■ **Objetivo do exercício**:
Continue o artigo de opinião sobre a política econômica do governo brasileiro, começando logo depois da última frase dele.

■ **Trecho do texto**:
Ubiratan Jorge Iorio
É mais fácil recolher uvas de oliveiras do que um solitário acerto no atual governo brasileiro.
Bem que a parte imunda e moribunda da imprensa se empenha para colher uvas em oliveiras no esforço hercúleo de encontrar qualquer ponto positivo no governo, mas o insucesso de suas tentativas apenas vai deixando cada vez mais visíveis a parcialidade, a rejeição a fatos e a adesão a narrativas, desnudando a sua renúncia à missão de informar. A verdade é que é mais fácil recolher uvas de oliveiras do que um solitário acerto no atual governo brasileiro e que, quando se trata de política econômica, é ainda mais fácil extrair não só uvas, mas também mangas de oliveiras. A bem dizer, é literalmente impossível achar no “governo do amor” qualquer coisa móvel, imóvel ou semovente que se possa chamar de política econômica. A bagunça é impressionante; e a incompetência, gritante.
O noticiário econômico chega a ser tragicômico. Vou me ater apenas a duas — dentre dezenas de outras — manifestações recentes de dois integrantes da superpopulação de ministros que batem cabeças na Esplanada, enquanto o seu chefe passeia pelo mundo com a mulher e comitivas numerosas, torrando sem pudor o nosso dinheiro. A primeira foi a declaração do ministro do Trabalho e Emprego defendendo a regulamentação do trabalho de motoristas de aplicativos, e a segunda foi do titular da pasta das Comunicações anunciando a criação de um grupo de trabalho para regulamentar o serviço de entregas de e-commerce no Brasil, alegando que isso fortalecerá os Correios e permitirá à empresa atuar em “pé de igualdade” com as concorrentes privadas, informando ainda que, para fortalecer a estatal, o governo federal destinará R$ 856 milhões em investimentos no bojo do Novo PAC. É dar azo demais ao atraso.
O ministro do Trabalho e Emprego é do PDT, um partido que, dentro do próprio socialismo, pode ser considerado pré-histórico, que ainda vive na fase anterior à Escola de Frankfurt, em uma época em que os autoproclamados “revolucionários” seguiam ao pé da letra o profeta Marx e acreditavam piamente que o grande “conflito dialético” que geraria a libertação da humanidade da opressão se dava entre capitalistas e operários. O mundo mudou, mudaram as categorias de “exploradores” e “explorados”, mas, segundo essa mentalidade tacanha, o que importa é a “carteira assinada”, mesmo que, para contemplar poucos com essa dádiva garantidora da felicidade, seja inevitável que empresas fechem as portas e muitos percam o emprego. Já para o ministro das Comunicações, é necessário proteger a qualquer custo uma estatal que já deveria ter sido privatizada há muito tempo e que tem em seu prontuário um escândalo de corrupção do porte do “Mensalão”. Sinceramente, essas duas propostas comprovam que é possível estar mais atrasado do que o próprio atraso. E olhem que estou deixando de citar dezenas de outras.

■ **Dados brutos**:
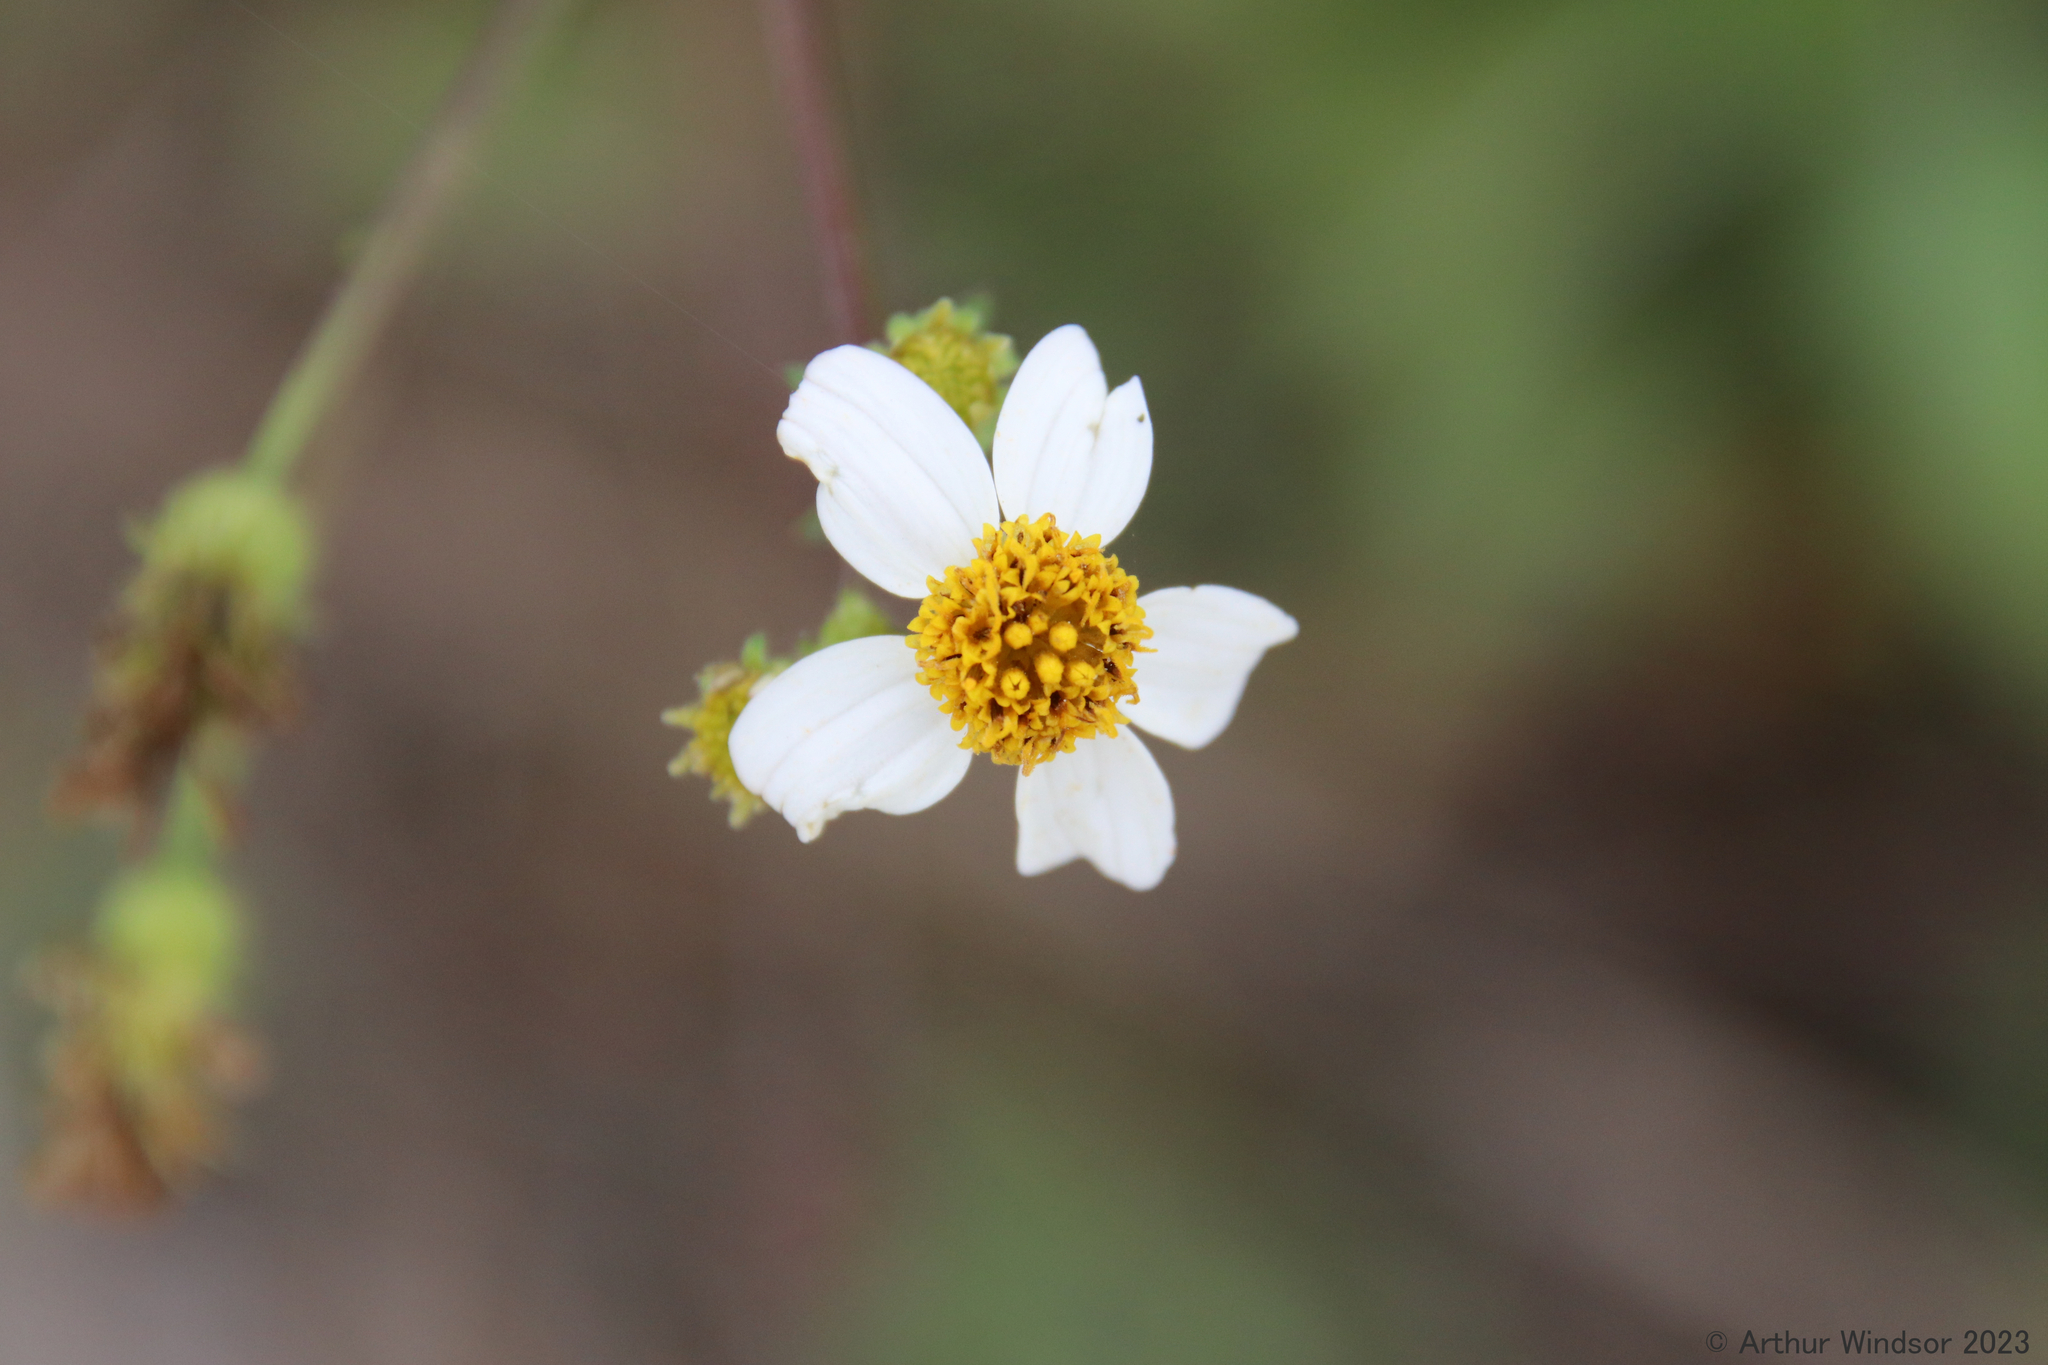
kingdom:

■ **Resposta do exercício**:
Proibir o Real Madrid e o Barcelona de colocarem os seus craques em campo seria uma resolução justa para eliminar as “desigualdades” no campeonato espanhol? É justo você ser punido pela própria eficiência, comparativamente à ineficiência de um concorrente? É moralmente aceitável proteger empresas que não atendem satisfatoriamente aos seus clientes, impondo regras e mais regras sobre as concorrentes, a fim de torná-las menos eficientes e, assim, nivelar todas por baixo? Aumentar os custos de produção das concorrentes por acaso é solução para salvar uma empresa pesada, ineficiente e politizada? E mais, é mesmo preciso existir uma companhia estatal para fazer entregas de cartas e encomendas? E por que cargas d’água o Estado tem que se intrometer quando uma empresa oferece alguém voluntariamente para entregar comida em nossa casa, ou um motorista para nos levar a algum lugar? É bastante evidente que, além do divórcio com a realidade dos fatos e do viés ideológico, o que move propostas como as mencionadas são o apetite sindical e a voracidade fiscal e que, como de hábito, o grande prejudicado pelo seu populismo barato é o consumidor. A mão que aparentemente afaga os “desprotegidos” é a mesma que provoca o seu desemprego e esbofeteia todos os cidadãos.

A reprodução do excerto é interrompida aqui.